Oh I definitely understand that the vast majority of touch screens are utter trash! But that's not to say that all are.
Understanding what lane I need to be in, and what the traffic conditions are up ahead around the bend; these things add to situational awareness that makes driving safer. But I'm just not going to use a shit GPS that I need to program an address by spinning a scroll wheel and individually selecting letters.
If you had a large touchscreen in your car, you wouldn't have to look down at a tiny phone screen to see these things. They would be in your peripheral vision and easily checked without losing track of the road.
Now I regularly move to the right and slow down long before approaching a traffic jam on the highway, versus the typical hard-brake when the traffic comes into view.
At an unfamiliar complex intersection (greater than 4-way), sometimes you can't figure out where the GPS wants you to go. A quick pinch-zoom before the light turns can give you the visual queue you need to avoid having to make a last minute decision as you enter the intersection. That's totally possible on the TM3 because it's instant, smooth, and fluid (and it's really great at automatically zooming back out to the right level as you start driving again).
And to give another anecdote, today on my drive home navigation was set to take me 'Home' (by the way that's two taps on the screen, and takes less than 1 second to activate as soon as you sit down in the car). I was on the highway in stop-and-go traffic with AutoPilot. My wife called and asks me to pickup takeout. I know it's too early to order, and traffic is terrible. I need to know how long to wait to order, so I tap the steering wheel control and use voice control to change the destination. Because it's internet connected, I can just speak the restaurant name and the town. It tells me the traffic-aware arrival ETA so I know when to place the order, and adjusts the route (taking an earlier exit). Unfortunately there's no single tap on screen to make the call - POIs don't have the phone numbers listed (yet)!
So I find that there are plenty of perfectly appropriate reasons to adjust navigation while driving, I just think very few people have experienced how a proper large touch-screen implementation can supplement and enhance your situational awareness and allow you to complete tasks safely and efficiently while underway. The is strictly better than the real-world alternative which is for people to try to complete these tasks using a phone-in-hand while they are also attempting to drive.
>At an unfamiliar complex intersection (greater than 4-way), sometimes you can't figure out where the GPS wants you to go. A quick pinch-zoom before the light turns can give you the visual queue you need to avoid having to make a last minute decision as you enter the intersection.
Seems like a usability problem. Google Maps displays what lanes go in what directions so you don't have to zoom in on the map and will speak it to you so you don't even have to look at your phone/Android Auto/etc.
It does show an icon representation of the intersection and which lane to be in. I just prefer zooming in, sometimes Boston intersections are quite complex.
You can tap on the bubble in the search results to display information about the place and it will have a call button there.
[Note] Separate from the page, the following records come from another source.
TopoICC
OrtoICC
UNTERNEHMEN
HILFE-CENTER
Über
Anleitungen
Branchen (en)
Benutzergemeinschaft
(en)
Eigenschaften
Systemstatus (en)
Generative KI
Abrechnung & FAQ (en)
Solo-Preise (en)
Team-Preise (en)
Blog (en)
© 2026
Don't remember if it still has that bubble once you start navigating.
It is also supposed to give you POI info including the phone and working hours if you tap on any POI bubble on the screen, but it doesn't work for some reason.
> Sometimes that means interacting with the navigation interface while under way, whether it’s due to updating a route, checking for traffic, zooming in and out.
You shouldn't be fiddling with the navigation system while driving - you should do that while you're still in park. Even when I look down at my phone to see what lane I need to be in for a second, it's amazing how much distance passes when going at highway speeds. Unless you are using autopilot, it's dangerous to mess around with the map, and it's not that hard to pull over to do it, either.